» **Task details**
Across the listing below, count the lines containing "Left". Answer with that number only.

BEGIN

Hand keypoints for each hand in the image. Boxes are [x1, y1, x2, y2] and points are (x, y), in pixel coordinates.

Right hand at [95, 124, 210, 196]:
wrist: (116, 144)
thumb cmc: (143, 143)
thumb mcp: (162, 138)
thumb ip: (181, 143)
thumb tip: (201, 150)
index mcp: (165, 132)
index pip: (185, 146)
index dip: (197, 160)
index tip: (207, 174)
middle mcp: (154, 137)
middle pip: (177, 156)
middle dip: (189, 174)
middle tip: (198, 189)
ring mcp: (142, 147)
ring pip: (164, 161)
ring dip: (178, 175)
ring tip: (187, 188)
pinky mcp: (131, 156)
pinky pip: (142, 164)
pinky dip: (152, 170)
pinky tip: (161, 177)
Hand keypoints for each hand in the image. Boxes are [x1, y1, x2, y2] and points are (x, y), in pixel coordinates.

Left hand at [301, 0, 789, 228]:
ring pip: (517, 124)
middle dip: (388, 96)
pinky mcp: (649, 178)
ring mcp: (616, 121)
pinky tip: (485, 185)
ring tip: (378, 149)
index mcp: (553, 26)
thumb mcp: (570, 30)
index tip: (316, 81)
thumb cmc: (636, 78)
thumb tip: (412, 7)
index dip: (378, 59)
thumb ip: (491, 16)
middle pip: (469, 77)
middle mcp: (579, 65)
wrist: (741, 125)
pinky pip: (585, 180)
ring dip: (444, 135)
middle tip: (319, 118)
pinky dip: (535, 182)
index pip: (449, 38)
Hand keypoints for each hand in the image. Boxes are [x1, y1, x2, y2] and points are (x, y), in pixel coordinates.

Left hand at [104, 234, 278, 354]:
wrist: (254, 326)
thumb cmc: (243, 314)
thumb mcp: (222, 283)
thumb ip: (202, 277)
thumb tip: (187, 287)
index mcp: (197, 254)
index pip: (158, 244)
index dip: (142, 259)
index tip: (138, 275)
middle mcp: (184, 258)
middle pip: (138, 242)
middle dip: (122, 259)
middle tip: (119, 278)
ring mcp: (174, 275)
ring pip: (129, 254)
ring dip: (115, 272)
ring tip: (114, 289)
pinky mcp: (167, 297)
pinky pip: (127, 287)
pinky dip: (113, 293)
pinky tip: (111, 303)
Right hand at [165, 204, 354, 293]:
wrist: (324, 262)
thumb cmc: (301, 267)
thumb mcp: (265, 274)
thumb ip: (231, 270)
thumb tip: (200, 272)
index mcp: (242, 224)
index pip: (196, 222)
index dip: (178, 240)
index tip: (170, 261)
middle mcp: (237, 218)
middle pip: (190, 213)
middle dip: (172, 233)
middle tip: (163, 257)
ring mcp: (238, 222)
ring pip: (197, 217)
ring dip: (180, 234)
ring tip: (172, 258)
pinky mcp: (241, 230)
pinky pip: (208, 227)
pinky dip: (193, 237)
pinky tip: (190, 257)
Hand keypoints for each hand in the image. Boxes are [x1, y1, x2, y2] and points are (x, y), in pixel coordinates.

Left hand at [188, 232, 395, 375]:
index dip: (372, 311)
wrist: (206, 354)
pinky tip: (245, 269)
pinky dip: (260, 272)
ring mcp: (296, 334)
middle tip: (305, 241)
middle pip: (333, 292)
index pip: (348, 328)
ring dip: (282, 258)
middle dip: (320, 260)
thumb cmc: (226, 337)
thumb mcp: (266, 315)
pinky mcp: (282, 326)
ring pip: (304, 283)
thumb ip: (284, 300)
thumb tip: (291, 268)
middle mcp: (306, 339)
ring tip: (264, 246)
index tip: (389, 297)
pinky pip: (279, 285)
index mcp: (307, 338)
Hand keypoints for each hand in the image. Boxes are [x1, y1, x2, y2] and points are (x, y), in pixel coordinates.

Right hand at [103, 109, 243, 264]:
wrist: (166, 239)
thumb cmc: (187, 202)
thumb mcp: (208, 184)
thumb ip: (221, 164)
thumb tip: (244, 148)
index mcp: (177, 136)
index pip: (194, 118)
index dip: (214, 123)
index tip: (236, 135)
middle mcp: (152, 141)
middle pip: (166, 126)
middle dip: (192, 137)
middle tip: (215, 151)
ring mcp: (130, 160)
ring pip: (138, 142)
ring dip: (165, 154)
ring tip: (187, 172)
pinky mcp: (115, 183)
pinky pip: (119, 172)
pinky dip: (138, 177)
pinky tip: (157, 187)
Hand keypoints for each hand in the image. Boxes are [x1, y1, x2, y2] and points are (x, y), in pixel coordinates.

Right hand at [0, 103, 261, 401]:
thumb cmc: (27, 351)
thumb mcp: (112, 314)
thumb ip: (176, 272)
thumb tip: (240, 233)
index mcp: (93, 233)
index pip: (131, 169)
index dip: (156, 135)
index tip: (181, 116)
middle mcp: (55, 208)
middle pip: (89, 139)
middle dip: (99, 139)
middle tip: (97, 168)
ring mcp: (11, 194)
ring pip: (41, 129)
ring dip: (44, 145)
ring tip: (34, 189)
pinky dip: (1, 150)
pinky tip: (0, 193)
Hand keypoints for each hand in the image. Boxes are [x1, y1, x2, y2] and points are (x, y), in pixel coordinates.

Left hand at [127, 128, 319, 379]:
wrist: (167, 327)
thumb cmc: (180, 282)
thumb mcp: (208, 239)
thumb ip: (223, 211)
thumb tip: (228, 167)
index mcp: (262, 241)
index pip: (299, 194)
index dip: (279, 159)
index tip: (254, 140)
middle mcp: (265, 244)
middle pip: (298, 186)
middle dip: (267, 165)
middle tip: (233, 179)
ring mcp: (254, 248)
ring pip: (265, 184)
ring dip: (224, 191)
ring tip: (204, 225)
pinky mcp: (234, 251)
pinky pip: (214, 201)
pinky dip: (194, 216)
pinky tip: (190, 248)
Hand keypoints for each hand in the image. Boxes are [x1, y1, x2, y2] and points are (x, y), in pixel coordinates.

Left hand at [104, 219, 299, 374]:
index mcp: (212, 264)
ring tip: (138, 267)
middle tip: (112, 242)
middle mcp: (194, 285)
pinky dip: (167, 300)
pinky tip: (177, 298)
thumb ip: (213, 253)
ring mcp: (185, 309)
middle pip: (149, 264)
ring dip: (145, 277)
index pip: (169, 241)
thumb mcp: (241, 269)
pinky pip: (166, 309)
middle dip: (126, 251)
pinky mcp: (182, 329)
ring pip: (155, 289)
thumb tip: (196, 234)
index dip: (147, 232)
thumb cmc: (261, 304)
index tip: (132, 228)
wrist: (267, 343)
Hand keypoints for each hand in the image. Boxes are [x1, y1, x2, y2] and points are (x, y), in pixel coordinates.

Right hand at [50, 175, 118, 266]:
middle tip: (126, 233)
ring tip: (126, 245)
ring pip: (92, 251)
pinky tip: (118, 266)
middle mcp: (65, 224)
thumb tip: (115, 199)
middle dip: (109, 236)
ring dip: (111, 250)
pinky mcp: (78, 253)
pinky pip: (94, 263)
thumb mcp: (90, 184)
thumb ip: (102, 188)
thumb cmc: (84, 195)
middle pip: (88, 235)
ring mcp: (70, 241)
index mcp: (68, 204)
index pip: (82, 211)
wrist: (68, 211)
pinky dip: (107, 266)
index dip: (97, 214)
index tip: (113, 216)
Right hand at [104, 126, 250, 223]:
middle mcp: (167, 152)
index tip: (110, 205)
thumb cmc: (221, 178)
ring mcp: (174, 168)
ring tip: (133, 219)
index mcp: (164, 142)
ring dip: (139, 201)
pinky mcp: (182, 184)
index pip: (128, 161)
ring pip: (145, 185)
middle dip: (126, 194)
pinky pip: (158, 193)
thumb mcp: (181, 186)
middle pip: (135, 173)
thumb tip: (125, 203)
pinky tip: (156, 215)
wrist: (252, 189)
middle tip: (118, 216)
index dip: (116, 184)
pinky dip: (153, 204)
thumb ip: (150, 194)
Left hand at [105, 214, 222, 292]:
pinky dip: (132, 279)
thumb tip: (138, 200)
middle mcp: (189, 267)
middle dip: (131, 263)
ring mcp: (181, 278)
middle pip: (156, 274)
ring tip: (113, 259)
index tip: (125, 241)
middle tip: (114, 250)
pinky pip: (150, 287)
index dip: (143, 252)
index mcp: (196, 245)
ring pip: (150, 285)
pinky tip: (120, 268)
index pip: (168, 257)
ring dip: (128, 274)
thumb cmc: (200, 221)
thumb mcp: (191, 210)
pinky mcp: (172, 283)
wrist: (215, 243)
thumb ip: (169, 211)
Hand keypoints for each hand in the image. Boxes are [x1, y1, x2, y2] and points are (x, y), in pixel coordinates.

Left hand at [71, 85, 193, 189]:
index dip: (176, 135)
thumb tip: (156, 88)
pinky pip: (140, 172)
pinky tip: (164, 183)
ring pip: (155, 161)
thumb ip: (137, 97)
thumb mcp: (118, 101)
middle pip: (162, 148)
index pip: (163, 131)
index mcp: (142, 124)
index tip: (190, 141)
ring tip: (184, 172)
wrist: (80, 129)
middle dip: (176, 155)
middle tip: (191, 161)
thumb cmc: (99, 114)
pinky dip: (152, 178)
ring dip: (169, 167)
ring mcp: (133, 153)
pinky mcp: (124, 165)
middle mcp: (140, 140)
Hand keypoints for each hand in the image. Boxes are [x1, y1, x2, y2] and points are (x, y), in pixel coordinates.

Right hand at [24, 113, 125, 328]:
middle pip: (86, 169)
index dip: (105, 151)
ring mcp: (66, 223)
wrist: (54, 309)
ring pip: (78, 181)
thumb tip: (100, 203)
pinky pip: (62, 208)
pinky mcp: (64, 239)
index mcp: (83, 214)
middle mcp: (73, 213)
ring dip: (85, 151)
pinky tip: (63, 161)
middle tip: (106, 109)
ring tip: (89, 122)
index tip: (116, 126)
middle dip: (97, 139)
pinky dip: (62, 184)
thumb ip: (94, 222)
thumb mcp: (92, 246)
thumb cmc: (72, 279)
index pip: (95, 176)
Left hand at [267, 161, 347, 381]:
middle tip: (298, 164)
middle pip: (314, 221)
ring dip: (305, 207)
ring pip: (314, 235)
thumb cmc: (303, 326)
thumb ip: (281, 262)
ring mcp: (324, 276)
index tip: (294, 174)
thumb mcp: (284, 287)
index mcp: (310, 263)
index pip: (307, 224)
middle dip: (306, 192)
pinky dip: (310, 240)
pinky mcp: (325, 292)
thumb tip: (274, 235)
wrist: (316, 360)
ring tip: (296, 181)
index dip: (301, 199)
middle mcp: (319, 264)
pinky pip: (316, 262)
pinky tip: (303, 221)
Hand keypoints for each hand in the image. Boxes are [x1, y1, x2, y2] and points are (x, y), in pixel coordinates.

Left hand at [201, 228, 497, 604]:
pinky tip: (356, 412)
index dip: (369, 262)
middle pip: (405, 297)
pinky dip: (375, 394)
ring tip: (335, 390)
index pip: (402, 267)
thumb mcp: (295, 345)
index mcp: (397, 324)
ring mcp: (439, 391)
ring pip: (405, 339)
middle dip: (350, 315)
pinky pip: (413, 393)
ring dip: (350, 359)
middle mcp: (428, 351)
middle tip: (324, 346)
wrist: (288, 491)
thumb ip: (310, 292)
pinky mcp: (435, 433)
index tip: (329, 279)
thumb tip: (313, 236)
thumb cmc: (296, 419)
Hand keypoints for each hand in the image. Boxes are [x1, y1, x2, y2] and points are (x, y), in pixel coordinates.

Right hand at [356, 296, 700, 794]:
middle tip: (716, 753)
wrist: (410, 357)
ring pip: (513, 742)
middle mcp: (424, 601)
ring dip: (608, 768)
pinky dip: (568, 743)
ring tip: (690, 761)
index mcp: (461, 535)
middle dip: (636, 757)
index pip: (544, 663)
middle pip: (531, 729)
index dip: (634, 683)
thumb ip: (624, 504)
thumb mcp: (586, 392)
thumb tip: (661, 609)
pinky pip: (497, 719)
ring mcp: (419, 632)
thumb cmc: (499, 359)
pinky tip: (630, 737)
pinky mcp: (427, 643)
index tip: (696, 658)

END

» **Answer to the problem**
9